The brain, sensing the internal & external milieu, & consulting its database, predicts what is likely to be needed; it computes the best response; it rewards a better-than-predicted result with a pulse of dopamine, encouraging learning

Allostasis: A Brain-Centered, Predictive Mode of Physiological Regulation. Jay Schulkin, Peter Sterling. Trends in Neurosciences, September 2 2019. https://doi.org/10.1016/j.tins.2019.07.010

Highlights
.    Allostasis – brain-centered predictive regulation – starts with a hypothalamic clock that synchronizes clocks in every tissue.

.    On this diurnal cycle of metabolic variation, the brain superimposes an episodic rest–activity cycle that coordinates change in key systems (respiration, heart rate, blood pressure, body temperature, and physical activity).

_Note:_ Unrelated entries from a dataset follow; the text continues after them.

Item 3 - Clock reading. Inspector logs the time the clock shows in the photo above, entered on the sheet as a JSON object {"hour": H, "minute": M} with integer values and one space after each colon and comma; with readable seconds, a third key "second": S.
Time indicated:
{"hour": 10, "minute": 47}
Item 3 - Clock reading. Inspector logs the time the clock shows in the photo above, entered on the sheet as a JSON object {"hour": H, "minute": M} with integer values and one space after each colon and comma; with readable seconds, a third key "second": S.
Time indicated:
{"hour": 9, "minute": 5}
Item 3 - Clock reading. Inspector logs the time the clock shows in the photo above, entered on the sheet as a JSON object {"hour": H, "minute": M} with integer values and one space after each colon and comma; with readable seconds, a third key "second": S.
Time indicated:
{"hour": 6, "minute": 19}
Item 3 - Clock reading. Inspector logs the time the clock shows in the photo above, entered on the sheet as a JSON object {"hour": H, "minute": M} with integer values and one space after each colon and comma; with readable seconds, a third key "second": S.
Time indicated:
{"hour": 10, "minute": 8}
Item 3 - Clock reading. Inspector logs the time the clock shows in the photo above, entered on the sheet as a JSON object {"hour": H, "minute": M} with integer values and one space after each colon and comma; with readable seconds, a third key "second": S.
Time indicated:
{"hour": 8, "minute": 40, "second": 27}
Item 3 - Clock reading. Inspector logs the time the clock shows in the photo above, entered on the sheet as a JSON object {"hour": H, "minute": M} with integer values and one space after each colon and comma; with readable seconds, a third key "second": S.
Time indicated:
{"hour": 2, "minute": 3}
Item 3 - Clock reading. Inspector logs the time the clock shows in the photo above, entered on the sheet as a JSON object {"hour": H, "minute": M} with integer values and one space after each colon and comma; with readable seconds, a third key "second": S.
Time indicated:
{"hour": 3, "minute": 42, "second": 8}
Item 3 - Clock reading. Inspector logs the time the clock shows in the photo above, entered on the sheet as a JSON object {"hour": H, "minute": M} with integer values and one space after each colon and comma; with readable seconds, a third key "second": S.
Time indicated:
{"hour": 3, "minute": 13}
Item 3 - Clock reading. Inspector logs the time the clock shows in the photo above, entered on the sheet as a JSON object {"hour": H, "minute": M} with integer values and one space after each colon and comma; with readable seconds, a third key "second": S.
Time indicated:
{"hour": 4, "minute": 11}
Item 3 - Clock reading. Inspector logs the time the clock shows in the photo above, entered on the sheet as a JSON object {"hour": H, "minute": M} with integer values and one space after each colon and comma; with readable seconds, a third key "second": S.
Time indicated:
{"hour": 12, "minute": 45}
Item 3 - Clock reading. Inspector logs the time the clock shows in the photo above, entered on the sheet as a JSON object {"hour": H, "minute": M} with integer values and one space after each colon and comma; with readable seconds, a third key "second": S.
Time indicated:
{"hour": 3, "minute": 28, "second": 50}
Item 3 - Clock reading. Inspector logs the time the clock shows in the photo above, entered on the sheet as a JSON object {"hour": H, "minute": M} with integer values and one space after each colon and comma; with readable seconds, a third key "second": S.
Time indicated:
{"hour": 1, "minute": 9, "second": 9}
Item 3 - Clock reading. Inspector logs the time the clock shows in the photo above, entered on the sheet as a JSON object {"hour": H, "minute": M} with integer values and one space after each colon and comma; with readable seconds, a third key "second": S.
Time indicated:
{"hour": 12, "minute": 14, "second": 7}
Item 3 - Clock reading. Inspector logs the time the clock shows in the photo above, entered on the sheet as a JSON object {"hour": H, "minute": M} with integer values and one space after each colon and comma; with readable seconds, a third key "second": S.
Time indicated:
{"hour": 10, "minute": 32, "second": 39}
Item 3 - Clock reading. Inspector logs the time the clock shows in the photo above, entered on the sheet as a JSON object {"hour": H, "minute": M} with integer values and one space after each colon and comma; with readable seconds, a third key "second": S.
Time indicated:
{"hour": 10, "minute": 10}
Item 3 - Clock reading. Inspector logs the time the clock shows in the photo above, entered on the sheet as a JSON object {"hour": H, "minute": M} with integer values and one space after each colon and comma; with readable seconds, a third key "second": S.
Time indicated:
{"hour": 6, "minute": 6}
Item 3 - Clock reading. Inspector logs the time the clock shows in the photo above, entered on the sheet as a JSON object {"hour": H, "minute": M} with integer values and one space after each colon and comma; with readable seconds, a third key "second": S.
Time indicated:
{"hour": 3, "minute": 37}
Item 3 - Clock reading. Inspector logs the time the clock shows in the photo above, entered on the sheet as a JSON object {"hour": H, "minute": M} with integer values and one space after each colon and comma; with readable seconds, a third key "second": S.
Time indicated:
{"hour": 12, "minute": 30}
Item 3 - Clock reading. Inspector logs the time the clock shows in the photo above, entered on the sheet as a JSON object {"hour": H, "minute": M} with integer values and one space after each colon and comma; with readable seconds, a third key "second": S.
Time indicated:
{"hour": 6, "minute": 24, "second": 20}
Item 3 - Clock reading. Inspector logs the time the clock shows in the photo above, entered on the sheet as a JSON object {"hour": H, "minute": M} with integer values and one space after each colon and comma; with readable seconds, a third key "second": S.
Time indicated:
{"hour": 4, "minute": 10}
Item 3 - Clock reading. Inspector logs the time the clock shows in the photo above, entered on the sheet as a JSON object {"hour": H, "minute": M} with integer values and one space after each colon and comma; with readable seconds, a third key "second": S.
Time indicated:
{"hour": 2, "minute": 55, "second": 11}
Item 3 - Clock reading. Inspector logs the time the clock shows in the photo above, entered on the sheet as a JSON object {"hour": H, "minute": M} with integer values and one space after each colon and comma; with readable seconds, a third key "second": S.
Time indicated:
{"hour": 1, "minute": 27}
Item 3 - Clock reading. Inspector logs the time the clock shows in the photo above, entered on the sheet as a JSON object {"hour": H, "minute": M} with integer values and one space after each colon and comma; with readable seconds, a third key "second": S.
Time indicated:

.    The brain predicts upcoming needs for food, water, salt, warmth, or cooling and satisfies them by adjusting physiology and behavior to prevent errors that would require homeostatic correction.

.    The brain rewards a better-than-predicted result with a pulse of dopamine, thereby encouraging the organism to learn effective regulatory behaviors.

Abstract: Although the concept of allostasis was proposed some 30 years ago, doubts persist about its precise meaning and whether it is useful. Here we review the concept in the context of recent studies as a strategy to efficiently regulate physiology and behavior. The brain, sensing the internal and external milieu, and consulting its database, predicts what is likely to be needed; then, it computes the best response. The brain rewards a better-than-predicted result with a pulse of dopamine, thereby encouraging the organism to learn effective regulatory behaviors. The brain, by prioritizing behaviors and dynamically adjusting the flows of energy and nutrients, reduces costly errors and exploits more opportunities. Despite significant costs of computation, allostasis pays off and can now be recognized as a core principle of organismal design.